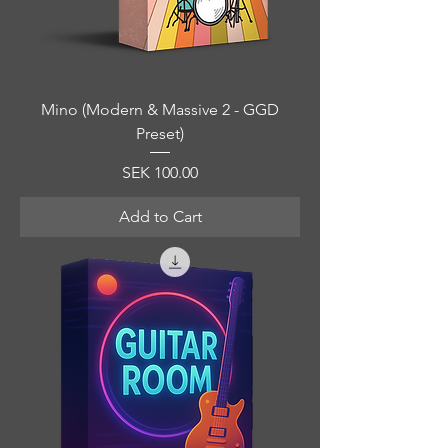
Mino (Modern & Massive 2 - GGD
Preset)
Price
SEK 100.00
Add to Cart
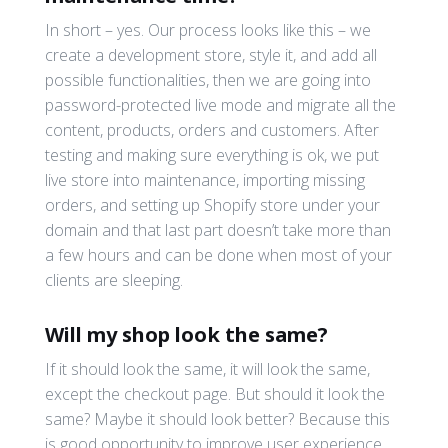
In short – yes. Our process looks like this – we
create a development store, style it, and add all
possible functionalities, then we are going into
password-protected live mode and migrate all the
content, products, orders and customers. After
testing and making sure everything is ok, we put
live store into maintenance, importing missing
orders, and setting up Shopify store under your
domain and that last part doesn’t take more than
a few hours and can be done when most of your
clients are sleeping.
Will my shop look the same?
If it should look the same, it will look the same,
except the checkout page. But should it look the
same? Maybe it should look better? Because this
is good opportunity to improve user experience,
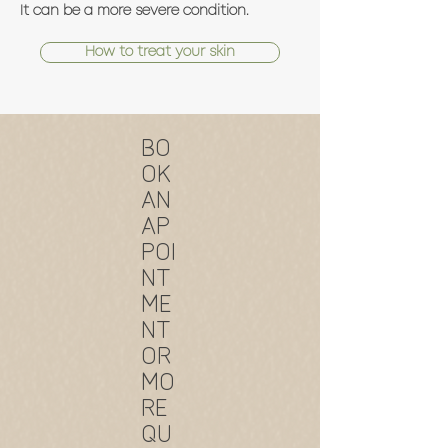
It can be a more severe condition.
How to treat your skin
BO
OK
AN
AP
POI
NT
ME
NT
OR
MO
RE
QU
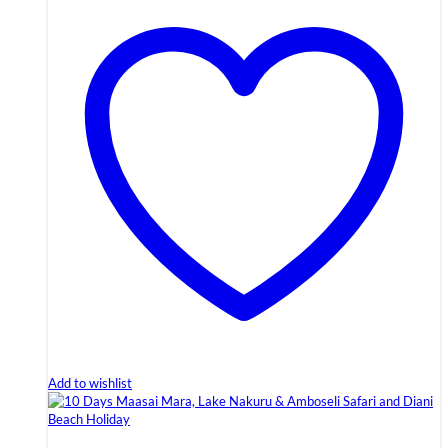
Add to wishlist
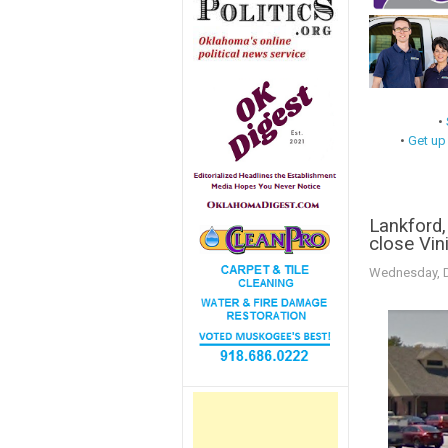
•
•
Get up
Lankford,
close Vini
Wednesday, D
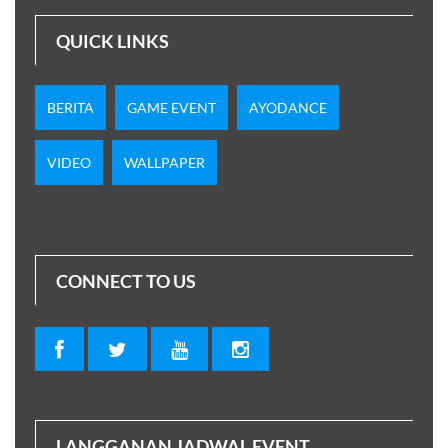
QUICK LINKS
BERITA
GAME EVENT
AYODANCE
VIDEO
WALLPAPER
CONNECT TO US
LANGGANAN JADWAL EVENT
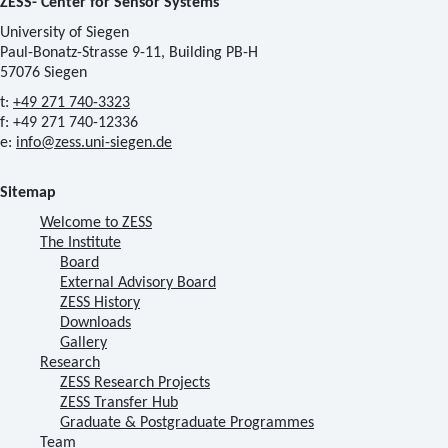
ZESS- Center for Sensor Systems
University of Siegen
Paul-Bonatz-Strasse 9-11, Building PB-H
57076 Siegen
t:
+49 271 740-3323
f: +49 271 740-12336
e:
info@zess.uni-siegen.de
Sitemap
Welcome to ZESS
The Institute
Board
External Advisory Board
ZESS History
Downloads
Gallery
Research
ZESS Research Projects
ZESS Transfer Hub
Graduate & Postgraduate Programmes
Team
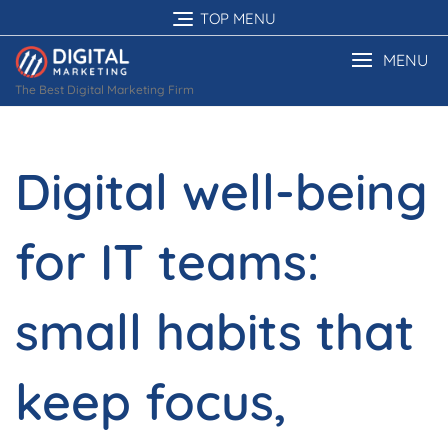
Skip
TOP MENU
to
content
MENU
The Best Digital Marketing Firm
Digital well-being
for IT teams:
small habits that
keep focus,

*-*-*

Task brief ▸
Restate each entry word for word. Omit every picture.

Task solution ▸
Mino (Modern & Massive 2 - GGD
Preset)
Price
SEK 100.00
Add to Cart
In short – yes. Our process looks like this – we
create a development store, style it, and add all
possible functionalities, then we are going into
password-protected live mode and migrate all the
content, products, orders and customers. After
testing and making sure everything is ok, we put
live store into maintenance, importing missing
orders, and setting up Shopify store under your
domain and that last part doesn’t take more than
a few hours and can be done when most of your
clients are sleeping.
Will my shop look the same?
If it should look the same, it will look the same,
except the checkout page. But should it look the
same? Maybe it should look better? Because this
is good opportunity to improve user experience,
It can be a more severe condition.
How to treat your skin
BO
OK
AN
AP
POI
NT
ME
NT
OR
MO
RE
QU
Add to wishlist
•
•
Get up
Lankford,
close Vini
Wednesday, D
QUICK LINKS
BERITA
GAME EVENT
AYODANCE
VIDEO
WALLPAPER
CONNECT TO US
LANGGANAN JADWAL EVENT
ZESS- Center for Sensor Systems
University of Siegen
Paul-Bonatz-Strasse 9-11, Building PB-H
57076 Siegen
t:
+49 271 740-3323
f: +49 271 740-12336
e:
info@zess.uni-siegen.de
Sitemap
Welcome to ZESS
The Institute
Board
External Advisory Board
ZESS History
Downloads
Gallery
Research
ZESS Research Projects
ZESS Transfer Hub
Graduate & Postgraduate Programmes
Team
Skip
TOP MENU
to
content
MENU
The Best Digital Marketing Firm
Digital well-being
for IT teams:
small habits that
keep focus,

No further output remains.